■ TASK INSTRUCTIONS: Find the lines below that include the word "reality" and report how many there are, with no other text.

■ DATA TO PROCESS:
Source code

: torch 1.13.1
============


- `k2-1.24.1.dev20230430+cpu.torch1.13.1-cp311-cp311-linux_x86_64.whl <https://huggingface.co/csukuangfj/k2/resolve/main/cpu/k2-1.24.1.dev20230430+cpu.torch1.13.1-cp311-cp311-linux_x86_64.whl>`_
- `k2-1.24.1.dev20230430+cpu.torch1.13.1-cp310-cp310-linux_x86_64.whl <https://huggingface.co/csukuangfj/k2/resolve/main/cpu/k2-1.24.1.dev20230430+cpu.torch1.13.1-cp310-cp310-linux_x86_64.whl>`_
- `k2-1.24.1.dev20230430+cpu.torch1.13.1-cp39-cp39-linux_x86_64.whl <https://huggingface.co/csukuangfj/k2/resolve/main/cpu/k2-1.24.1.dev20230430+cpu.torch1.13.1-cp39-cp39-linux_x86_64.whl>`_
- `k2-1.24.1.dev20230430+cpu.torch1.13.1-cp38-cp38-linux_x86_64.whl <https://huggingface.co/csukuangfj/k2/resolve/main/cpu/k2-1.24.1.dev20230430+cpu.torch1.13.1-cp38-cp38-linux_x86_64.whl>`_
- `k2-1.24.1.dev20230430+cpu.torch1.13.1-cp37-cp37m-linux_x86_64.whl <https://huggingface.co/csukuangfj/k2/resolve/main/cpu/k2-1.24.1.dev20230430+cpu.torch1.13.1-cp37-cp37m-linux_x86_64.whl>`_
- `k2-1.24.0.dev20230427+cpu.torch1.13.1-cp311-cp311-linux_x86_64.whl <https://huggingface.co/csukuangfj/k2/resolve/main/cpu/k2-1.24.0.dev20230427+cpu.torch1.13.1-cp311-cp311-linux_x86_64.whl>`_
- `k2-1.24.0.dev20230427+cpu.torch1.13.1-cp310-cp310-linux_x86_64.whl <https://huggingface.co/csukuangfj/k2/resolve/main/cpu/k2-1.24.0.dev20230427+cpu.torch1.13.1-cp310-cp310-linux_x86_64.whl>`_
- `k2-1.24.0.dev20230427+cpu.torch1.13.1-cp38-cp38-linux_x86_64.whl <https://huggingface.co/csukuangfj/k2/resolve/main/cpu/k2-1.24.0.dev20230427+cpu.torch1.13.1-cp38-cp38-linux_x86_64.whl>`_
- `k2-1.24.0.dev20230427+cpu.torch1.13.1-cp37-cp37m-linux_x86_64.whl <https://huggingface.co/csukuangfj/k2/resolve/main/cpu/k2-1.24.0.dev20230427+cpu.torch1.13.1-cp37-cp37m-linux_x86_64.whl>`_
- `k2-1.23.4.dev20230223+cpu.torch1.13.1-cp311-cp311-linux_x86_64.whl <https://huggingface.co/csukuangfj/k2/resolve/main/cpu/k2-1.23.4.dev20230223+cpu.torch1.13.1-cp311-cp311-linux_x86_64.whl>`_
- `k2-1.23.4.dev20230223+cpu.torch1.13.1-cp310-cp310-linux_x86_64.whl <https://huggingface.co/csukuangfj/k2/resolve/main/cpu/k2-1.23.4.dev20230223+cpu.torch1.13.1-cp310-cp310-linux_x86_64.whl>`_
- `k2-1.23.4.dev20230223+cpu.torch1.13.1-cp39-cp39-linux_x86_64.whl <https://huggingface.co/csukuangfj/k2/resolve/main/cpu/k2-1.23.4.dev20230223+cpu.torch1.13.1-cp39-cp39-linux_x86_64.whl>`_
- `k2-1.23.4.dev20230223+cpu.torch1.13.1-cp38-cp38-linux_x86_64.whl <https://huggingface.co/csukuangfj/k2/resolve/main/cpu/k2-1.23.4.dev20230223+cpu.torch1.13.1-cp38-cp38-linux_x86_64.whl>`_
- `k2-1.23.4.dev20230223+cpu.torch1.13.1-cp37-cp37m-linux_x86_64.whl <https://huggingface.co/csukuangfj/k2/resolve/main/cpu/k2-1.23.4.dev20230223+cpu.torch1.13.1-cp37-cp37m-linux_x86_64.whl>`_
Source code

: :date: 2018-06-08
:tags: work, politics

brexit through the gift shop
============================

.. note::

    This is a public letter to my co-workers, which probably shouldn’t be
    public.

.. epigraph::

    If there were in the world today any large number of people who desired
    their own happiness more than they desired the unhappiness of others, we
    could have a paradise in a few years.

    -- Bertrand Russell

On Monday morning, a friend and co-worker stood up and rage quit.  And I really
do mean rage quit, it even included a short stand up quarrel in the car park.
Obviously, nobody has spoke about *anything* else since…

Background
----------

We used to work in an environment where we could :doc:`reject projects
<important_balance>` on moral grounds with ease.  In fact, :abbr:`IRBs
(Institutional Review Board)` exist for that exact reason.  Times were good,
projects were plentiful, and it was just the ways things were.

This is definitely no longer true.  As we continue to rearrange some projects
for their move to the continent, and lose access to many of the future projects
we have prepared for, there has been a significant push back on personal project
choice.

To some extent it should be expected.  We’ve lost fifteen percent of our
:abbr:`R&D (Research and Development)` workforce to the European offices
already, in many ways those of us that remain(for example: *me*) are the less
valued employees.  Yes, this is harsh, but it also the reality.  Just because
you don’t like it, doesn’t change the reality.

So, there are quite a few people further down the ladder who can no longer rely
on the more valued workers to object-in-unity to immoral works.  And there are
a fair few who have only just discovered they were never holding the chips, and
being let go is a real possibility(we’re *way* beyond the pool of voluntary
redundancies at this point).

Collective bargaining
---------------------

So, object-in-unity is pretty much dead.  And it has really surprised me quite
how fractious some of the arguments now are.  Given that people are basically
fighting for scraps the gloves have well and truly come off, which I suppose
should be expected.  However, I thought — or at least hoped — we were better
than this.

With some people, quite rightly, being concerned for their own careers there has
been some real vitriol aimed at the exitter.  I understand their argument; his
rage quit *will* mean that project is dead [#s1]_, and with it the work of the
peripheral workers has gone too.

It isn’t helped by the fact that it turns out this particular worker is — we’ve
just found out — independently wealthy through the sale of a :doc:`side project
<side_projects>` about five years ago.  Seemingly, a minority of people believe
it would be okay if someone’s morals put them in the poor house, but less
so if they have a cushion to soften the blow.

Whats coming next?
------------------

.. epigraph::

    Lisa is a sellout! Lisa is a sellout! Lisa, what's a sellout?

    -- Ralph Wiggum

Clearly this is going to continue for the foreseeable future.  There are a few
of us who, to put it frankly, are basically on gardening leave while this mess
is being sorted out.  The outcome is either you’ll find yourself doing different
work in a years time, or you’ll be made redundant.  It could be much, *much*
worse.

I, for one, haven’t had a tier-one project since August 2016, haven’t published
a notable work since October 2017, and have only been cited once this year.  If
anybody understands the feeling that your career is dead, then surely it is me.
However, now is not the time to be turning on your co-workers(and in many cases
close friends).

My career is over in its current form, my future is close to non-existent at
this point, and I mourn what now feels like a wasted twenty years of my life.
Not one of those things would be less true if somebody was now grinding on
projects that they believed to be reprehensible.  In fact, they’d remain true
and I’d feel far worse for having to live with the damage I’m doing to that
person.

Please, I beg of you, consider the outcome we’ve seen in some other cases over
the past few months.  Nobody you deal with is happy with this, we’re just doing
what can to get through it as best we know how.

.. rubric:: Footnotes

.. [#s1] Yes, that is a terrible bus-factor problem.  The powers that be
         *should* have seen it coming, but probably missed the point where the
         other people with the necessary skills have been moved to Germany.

■ COMPLETED TASK: 2